**Study material:**
•••

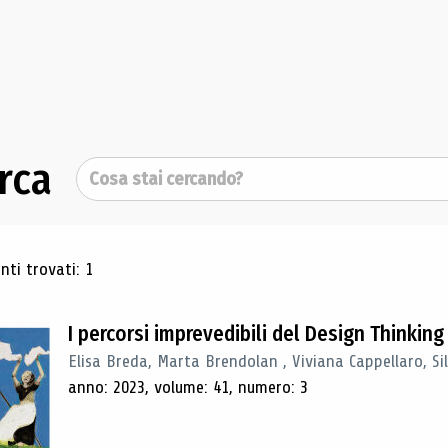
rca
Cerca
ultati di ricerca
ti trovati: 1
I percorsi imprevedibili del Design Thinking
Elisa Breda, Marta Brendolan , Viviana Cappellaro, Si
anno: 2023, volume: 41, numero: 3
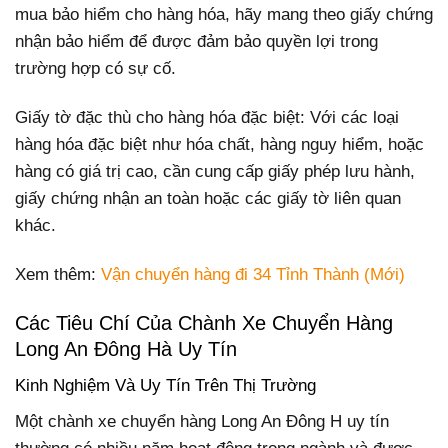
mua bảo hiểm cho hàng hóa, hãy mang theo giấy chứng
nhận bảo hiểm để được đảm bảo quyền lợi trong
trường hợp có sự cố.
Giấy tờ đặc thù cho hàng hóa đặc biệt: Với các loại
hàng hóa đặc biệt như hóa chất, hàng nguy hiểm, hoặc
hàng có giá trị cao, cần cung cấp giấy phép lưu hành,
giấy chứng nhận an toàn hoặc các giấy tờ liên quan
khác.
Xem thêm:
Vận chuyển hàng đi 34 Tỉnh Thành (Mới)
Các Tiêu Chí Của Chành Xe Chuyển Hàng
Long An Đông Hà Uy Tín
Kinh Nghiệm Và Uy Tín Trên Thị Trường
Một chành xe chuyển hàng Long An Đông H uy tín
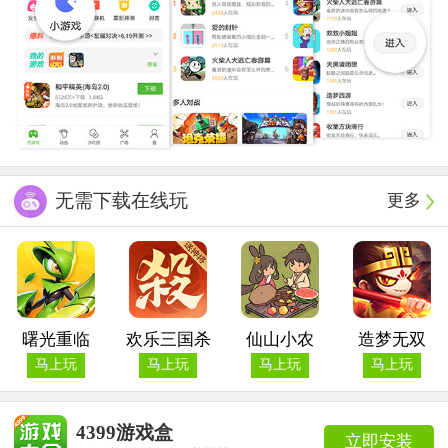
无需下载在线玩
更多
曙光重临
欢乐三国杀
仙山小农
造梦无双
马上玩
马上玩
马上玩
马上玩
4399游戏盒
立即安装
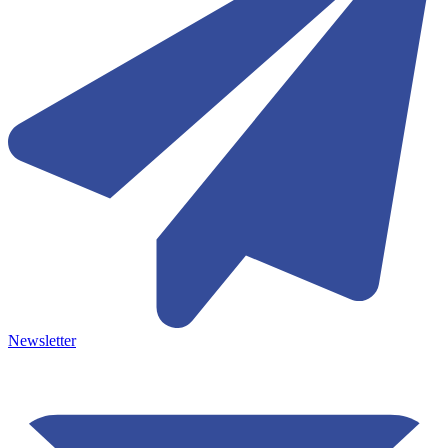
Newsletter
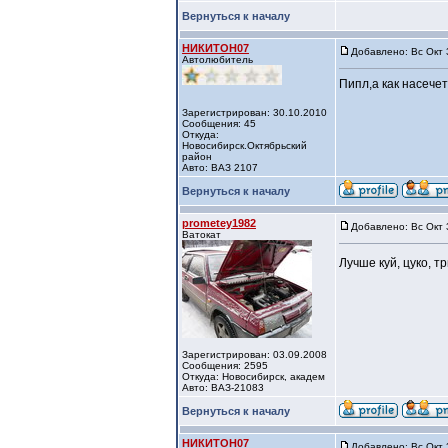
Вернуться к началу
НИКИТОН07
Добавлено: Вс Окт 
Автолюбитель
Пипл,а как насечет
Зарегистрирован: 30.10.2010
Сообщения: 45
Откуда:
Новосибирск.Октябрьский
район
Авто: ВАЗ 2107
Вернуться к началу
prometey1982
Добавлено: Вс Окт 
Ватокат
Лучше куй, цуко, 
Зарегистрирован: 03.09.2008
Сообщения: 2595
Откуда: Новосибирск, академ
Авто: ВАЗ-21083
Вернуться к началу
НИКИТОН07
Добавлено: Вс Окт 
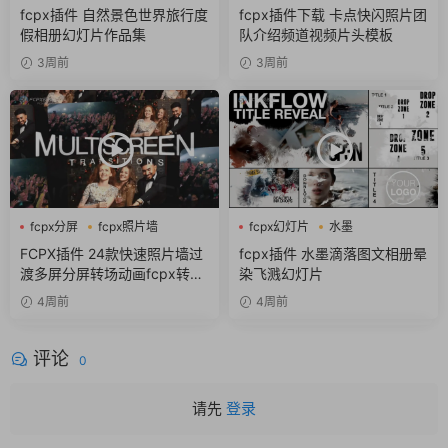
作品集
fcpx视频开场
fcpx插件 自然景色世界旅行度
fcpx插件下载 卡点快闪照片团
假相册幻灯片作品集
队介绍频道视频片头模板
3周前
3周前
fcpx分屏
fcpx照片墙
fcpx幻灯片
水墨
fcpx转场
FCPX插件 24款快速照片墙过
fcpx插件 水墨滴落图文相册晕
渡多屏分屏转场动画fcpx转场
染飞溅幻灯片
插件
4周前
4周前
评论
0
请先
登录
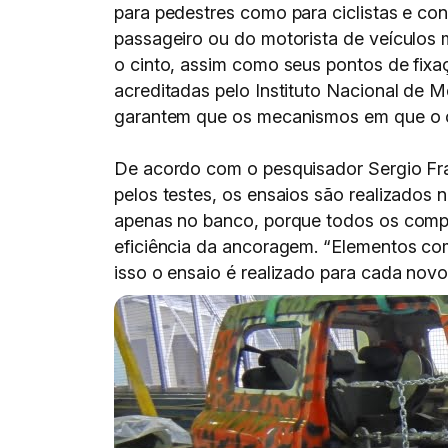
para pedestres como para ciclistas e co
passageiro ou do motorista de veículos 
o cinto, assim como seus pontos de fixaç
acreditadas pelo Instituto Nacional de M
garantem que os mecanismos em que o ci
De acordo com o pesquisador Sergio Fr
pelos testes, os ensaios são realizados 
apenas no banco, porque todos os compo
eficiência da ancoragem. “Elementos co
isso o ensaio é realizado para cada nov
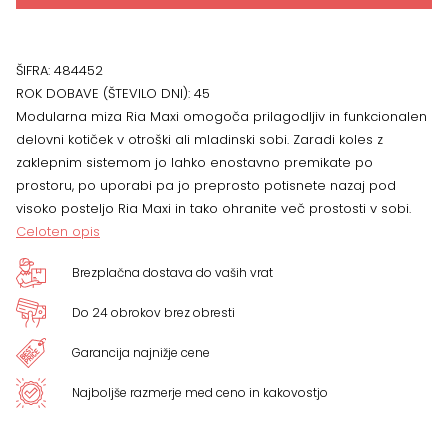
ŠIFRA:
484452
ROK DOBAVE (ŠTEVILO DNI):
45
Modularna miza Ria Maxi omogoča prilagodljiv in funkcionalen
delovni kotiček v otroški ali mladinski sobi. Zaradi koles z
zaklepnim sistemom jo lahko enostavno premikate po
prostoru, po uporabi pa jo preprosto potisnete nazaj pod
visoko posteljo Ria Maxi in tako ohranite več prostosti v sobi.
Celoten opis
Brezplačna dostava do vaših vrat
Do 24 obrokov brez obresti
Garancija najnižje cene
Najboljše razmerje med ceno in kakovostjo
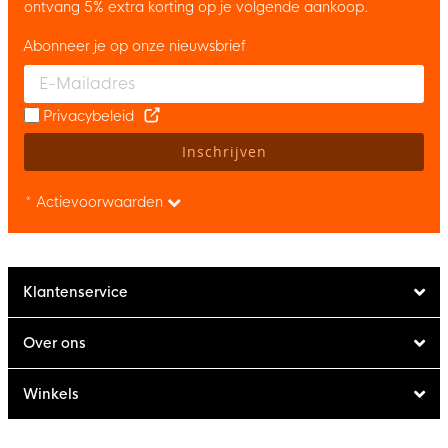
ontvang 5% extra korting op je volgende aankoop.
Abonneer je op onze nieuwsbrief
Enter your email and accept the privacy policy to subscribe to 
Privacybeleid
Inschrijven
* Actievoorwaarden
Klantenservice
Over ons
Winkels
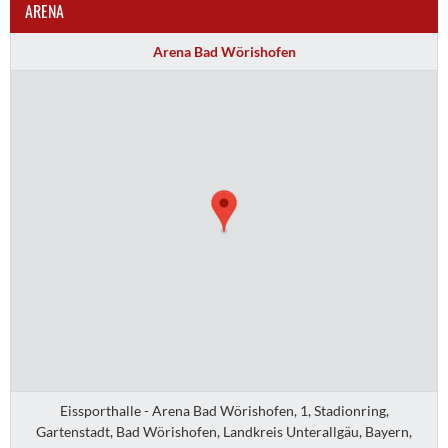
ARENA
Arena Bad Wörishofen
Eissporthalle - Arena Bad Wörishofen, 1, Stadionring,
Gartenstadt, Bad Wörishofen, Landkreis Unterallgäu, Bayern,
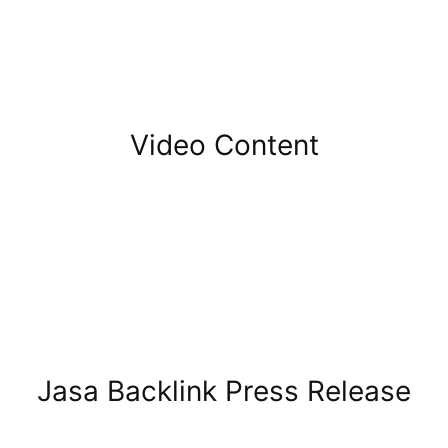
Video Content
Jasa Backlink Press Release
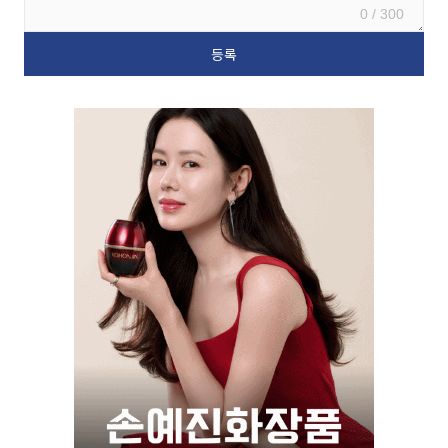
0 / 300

•••

**Problem:** From the records above, copy each line that contains the word "como".

**Result:**
para pedestres como para ciclistas e co
o cinto, assim como seus pontos de fixaç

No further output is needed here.